Exercise aim: Retype the lines from the first one in the records down to the line containing "colección privada del", counting both, and leave out any pictures.

(Collected data)
=== Begin Enclosure ===

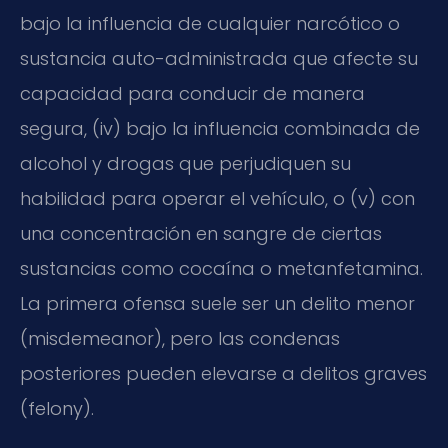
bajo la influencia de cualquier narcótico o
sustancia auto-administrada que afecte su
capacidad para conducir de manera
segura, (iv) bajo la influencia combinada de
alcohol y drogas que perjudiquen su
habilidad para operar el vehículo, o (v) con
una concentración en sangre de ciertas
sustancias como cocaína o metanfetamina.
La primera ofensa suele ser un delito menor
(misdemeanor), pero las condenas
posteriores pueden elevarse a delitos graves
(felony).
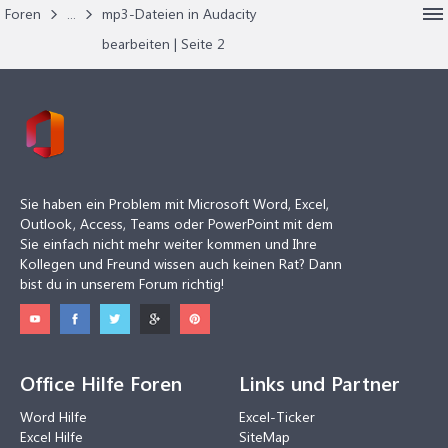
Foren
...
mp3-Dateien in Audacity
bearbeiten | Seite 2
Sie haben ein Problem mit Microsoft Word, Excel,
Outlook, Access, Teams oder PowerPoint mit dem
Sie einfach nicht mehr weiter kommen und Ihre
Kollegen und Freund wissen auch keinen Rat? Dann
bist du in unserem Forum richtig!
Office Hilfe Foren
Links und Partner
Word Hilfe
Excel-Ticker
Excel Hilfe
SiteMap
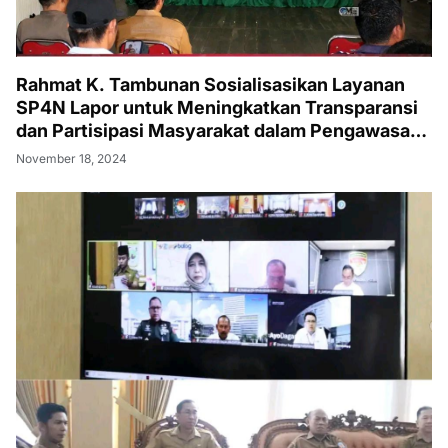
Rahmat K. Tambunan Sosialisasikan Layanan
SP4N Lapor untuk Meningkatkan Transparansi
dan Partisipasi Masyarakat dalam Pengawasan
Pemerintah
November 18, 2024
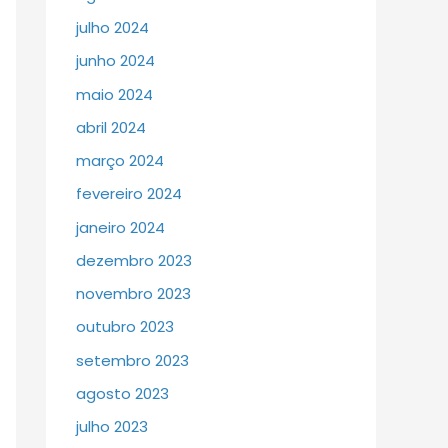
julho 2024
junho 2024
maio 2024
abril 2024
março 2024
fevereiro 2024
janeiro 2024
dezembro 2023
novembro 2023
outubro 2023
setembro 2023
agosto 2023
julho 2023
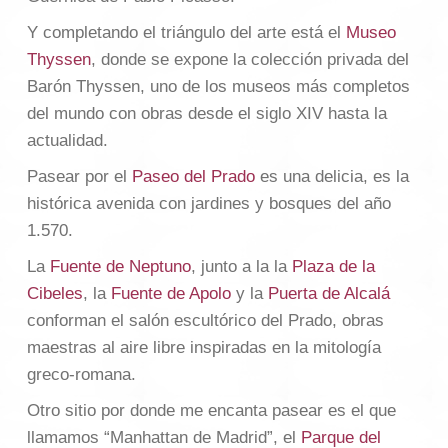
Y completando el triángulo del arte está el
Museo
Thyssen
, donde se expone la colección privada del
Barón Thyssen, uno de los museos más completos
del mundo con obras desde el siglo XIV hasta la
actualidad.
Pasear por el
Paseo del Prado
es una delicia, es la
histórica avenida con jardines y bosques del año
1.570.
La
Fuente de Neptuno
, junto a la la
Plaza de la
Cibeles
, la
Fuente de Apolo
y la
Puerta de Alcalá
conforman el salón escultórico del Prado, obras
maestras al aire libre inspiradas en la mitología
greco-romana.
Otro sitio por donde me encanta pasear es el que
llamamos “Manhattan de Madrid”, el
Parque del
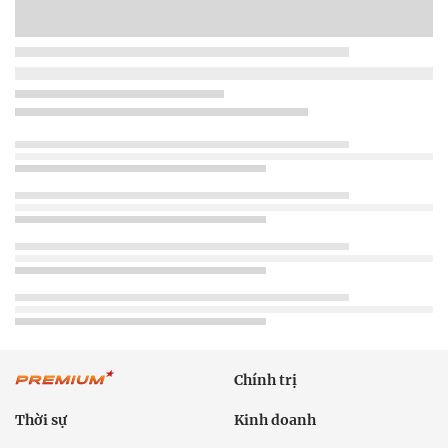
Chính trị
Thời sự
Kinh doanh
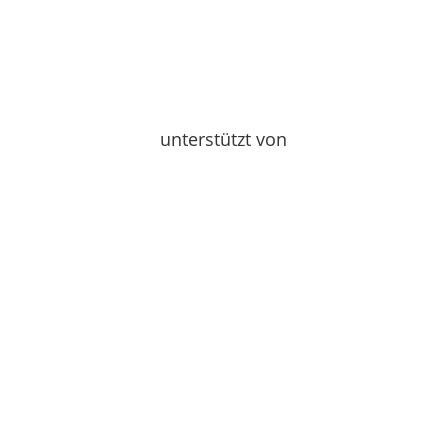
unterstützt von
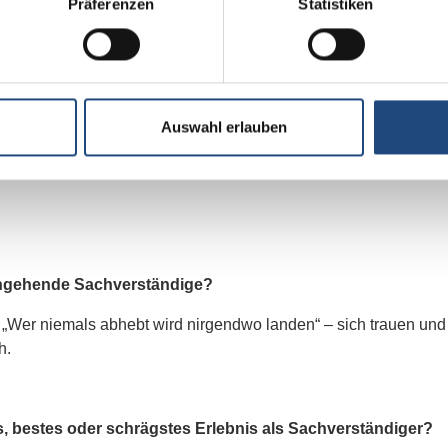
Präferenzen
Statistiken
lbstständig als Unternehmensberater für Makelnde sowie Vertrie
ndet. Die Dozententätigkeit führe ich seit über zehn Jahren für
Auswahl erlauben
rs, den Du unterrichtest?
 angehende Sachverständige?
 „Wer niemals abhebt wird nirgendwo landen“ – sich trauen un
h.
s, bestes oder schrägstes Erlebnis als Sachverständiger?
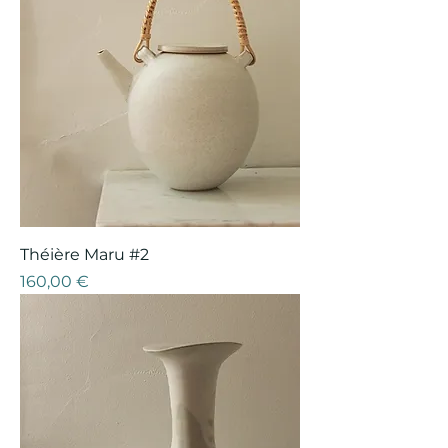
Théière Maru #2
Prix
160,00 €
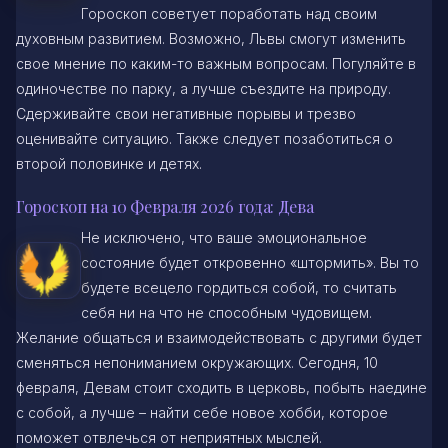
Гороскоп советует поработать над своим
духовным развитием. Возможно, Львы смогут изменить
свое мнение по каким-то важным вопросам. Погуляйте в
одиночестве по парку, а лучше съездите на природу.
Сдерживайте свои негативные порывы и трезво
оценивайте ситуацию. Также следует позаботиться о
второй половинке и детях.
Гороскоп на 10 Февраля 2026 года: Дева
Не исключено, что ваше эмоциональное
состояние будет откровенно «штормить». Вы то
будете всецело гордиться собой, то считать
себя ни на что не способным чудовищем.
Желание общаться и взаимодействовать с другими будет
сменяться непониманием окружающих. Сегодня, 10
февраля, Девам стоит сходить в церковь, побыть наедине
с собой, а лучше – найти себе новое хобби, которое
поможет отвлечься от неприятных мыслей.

=== End Enclosure ===

Exercise result:
bajo la influencia de cualquier narcótico o
sustancia auto-administrada que afecte su
capacidad para conducir de manera
segura, (iv) bajo la influencia combinada de
alcohol y drogas que perjudiquen su
habilidad para operar el vehículo, o (v) con
una concentración en sangre de ciertas
sustancias como cocaína o metanfetamina.
La primera ofensa suele ser un delito menor
(misdemeanor), pero las condenas
posteriores pueden elevarse a delitos graves
(felony).
Foren
...
mp3-Dateien in Audacity
bearbeiten | Seite 2
Sie haben ein Problem mit Microsoft Word, Excel,
Outlook, Access, Teams oder PowerPoint mit dem
Sie einfach nicht mehr weiter kommen und Ihre
Kollegen und Freund wissen auch keinen Rat? Dann
bist du in unserem Forum richtig!
Office Hilfe Foren
Links und Partner
Word Hilfe
Excel-Ticker
Excel Hilfe
SiteMap
Rahmat K. Tambunan Sosialisasikan Layanan
SP4N Lapor untuk Meningkatkan Transparansi
dan Partisipasi Masyarakat dalam Pengawasan
Pemerintah
November 18, 2024
julho 2024
junho 2024
maio 2024
abril 2024
março 2024
fevereiro 2024
janeiro 2024
dezembro 2023
novembro 2023
outubro 2023
setembro 2023
agosto 2023
julho 2023
Y completando el triángulo del arte está el
Museo
Thyssen
, donde se expone la colección privada del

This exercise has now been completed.